GUILHERME SIRCILI

Na tarde desta quinta-feira, 8 de julho, o secretário municipal da Educação, Felipe Elias Mi­guel, anunciou que, na próxima semana, a pasta, em parceria com a Secretaria Municipal da Saúde, deverá abrir agendamen­to para cerca de dois mil profis­sionais da área que ainda não receberam a primeira dose da vacina contra a covid-19.

Felipe Elias Miguel prevê o retorno das aulas presenciais para a primeira semana se agos­to. Porém, o Sindicato dos Ser­vidores Municipais de Ribeirão Preto, Guatapará e Pradópolis (SSM-RPGP) está irredutível e diz que professores, servidores e alunos só voltarão às escolas quando todo o quadro de fun­cionários da secretaria estiver completamente imunizado, com as duas duas doses.

Já foram realizadas três ações de vacinação contra a covid-19 para os profissionais do setor da educação, totali­zando cerca de dez mil pro­fissionais. A estimativa é que a cidade tenha em torno de doze mil pessoas trabalhando na área, entre funcionários de escolas públicas e particulares que fazem parte da educação básica no município.

A rede municipal de ensino conta com cerca de cinco mil professores, diretores, coorde­nadores, monitores, supervi­sores, cozinheiros, auxiliares, motoristas e outros funcioná­rios que atuam no ambiente escolar. “Todas as unidades escolares já receberam os EPIs (equipamentos de proteção individual) necessários”, diz o prefeito Duarte Nogueira.

“Além disso, todas as esco­las realizaram adequações para o retorno como demarcações no solo, nos refeitórios, pátios, banheiros, adequações nas sa­las de aula, sanitização dos am­bientes e materiais para cum­primento do distanciamento social”, explica o prefeito.

Para ouvir a população, a Secretaria da Educação dispo­nibilizou uma pesquisa online voltada aos pais e responsáveis dos alunos com o intuito de saber se são ou não favoráveis à volta das aulas presenciais. A consulta é uma forma de acompanhar a opinião dos responsáveis. Até o momento, cerca de 9.200 pais responde­ram e 73% são favoráveis ao retorno contra 26% que não querem a volta presencial.

A Procuradoria-Geral do Município, ligada à Secretaria Municipal de Justiça, peticionou no dia 2 de julho, na Justiça do Trabalho, o nome dos três médi­cos infectologistas responsáveis por elaborar os laudos sanitários e de segurança das 110 escolas da rede municipal e das 22 uni­dades conveniadas de Ribeirão Preto em relação à propagação do coronavírus.

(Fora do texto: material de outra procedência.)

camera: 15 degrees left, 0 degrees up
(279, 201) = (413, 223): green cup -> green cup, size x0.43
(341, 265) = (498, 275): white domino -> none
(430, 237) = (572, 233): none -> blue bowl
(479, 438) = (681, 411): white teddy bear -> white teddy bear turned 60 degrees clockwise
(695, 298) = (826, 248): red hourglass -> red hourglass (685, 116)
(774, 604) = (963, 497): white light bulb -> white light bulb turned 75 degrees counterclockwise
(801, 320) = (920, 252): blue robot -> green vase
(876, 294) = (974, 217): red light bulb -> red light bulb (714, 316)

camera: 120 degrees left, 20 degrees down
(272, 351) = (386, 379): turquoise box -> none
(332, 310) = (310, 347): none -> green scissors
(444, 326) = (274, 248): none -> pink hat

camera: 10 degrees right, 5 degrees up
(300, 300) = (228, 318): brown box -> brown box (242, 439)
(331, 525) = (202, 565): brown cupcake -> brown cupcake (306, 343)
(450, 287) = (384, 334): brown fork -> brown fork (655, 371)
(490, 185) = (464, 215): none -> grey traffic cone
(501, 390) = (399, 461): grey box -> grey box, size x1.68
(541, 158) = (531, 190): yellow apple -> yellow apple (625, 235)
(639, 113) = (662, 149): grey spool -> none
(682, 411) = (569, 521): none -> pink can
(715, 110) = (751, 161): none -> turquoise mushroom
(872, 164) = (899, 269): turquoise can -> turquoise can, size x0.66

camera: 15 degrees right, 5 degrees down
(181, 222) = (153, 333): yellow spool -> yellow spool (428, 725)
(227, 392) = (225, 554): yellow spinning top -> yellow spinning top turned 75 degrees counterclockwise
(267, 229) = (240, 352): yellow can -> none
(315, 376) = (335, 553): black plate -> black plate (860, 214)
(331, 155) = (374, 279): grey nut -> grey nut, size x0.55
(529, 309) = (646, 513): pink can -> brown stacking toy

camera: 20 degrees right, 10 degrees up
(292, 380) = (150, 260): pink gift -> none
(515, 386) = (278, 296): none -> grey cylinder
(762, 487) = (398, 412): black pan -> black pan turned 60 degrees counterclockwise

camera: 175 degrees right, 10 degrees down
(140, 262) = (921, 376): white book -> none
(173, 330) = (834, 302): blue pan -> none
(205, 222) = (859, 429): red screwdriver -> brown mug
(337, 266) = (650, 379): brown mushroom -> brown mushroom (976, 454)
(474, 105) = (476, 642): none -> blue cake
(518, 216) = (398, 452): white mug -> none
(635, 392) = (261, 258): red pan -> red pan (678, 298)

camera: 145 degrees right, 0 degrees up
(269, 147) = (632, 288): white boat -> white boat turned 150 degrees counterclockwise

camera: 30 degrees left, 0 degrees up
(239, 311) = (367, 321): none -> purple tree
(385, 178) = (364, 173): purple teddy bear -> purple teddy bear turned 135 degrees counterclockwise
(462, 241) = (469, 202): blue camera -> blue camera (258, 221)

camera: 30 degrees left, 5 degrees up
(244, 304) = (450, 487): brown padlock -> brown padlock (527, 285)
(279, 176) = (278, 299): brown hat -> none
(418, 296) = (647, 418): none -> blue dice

Eles também vão vistoriar as condições do transporte esco­lar que atende parte dos 47.271 alunos matriculados. Foram indicados pela prefeitura os médicos Fernando Bellissimo Rodrigues, Renata Teodoro Nascimento e Valdes Roberto Bollella. O trabalho deve ter início na próxima semana. A prefeitura quer apresentar os laudos ainda em julho para re­tomar as aulas em agosto.

A nomeação dos infec­tologistas e a elaboração dos laudos é uma das exigências feitas pelo juiz João Baptista Cilli Filho, da 4ª Vara da Justi­ça do Trabalho, para liberar a volta das aulas presenciais. O magistrado também atendeu ao pedido feito pelo Sindicato dos Servidores Municipais e barrou o retorno das aulas pre­senciais nas escolas municipais enquanto todos os profissio­nais da educação municipal não estiverem completamente imunizados com a primeira e também com a segunda dose da vacina contra a covid-19.

Se a Justiça do Trabalho mantiver a decisão que libera as aulas presenciais apenas a aplicação da segunda dose em todos os profissionais da área, o retorno dos alunos às escolas só deve ocorrer entre setembro ou outubro. Isso se não ficar para 2022. Porém, a prefeitura tem a opção de recorrer a instâncias superiores. Atualmente, o ensi­no na cidade é remoto.

Além disso, a juíza Márcia Cristina Sampaio Mendes, da 5ª Vara da Justiça do Trabalho, deu prazo máximo de dez me­ses para que a prefeitura de Ri­beirão Preto consiga o Auto de Vistoria do Corpo de Bombei­ros (AVCB) para todas as 115 unidades escolares municipais – incluindo as cinco que ain­da serão inauguradas. Trinta e cinco ainda não têm o “alvará” da corporação, 30,4%, e 80 es­tão regularizadas (69,6%). Em 2018, segundo das dados da própria secretaria, 90% não ti­nham o AVCB.